Ramy El-Gendy came all the way from Saudi Arabia where he works to join the ongoing sit-in.
“The SCAF is moving in one direction, while the revolutionary movement is moving in another,” said El-Gendy, who plans to spoil his ballot to protest the new status quo. “The military council must be replaced with a presidential council or a national salvation government representative of all factions of society to lead the current transitional phase.”
He added: “Ours is the only revolution that doesn’t actually rule but is led instead by the toppled regime.”
Echoing a common sentiment in the square, El-Gendy went on to assert that parliamentary polls would not lead to real change under military rule.
Others, meanwhile, expressed concern that the sit-in might be adversely impacted by the elections. “Although many here in Tahrir are boycotting the polls, some will go vote and come back later,” demonstrator Hossam Wahdan said optimistically.

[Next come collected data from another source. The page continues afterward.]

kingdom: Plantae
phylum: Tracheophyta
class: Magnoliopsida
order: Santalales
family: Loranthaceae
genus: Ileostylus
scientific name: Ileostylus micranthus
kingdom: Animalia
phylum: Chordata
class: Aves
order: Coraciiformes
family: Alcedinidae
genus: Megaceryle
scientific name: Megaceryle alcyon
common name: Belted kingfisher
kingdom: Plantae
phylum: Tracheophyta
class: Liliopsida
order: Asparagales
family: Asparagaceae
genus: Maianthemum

Others complain that their time must be divided between monitoring the polling and taking part in the sit-in.
Many of those now in Tahrir have come from far-away governorates to protest the SCAF’s lengthy stay in power. El-Gendy, from the northern governorate of Marsa Matrouh, says he has met fellow protesters from as far afield as the Sharqiya, Gharbiya, Ismailia, Menoufiya and Red Sea governorates.
“They say that Tahrir is full of thugs, but I’m a lawyer, that guy’s a doctor, and that guy over there’s a political science graduate,” he said, pointing out fellow demonstrators. “The problem is that we’re in a minority. Others, like the Muslim Brotherhood, only care about their own narrow electoral interests.”
Discussions about the ongoing elections – and whether or not the vote should be boycotted – have occupied the square’s protesters for days. The debate continued as polling stations opened on Monday, with protesters vacating Tahrir in two distinct two groups: those planning to cast ballots and those planning to boycott, with the latter enjoying a slight majority.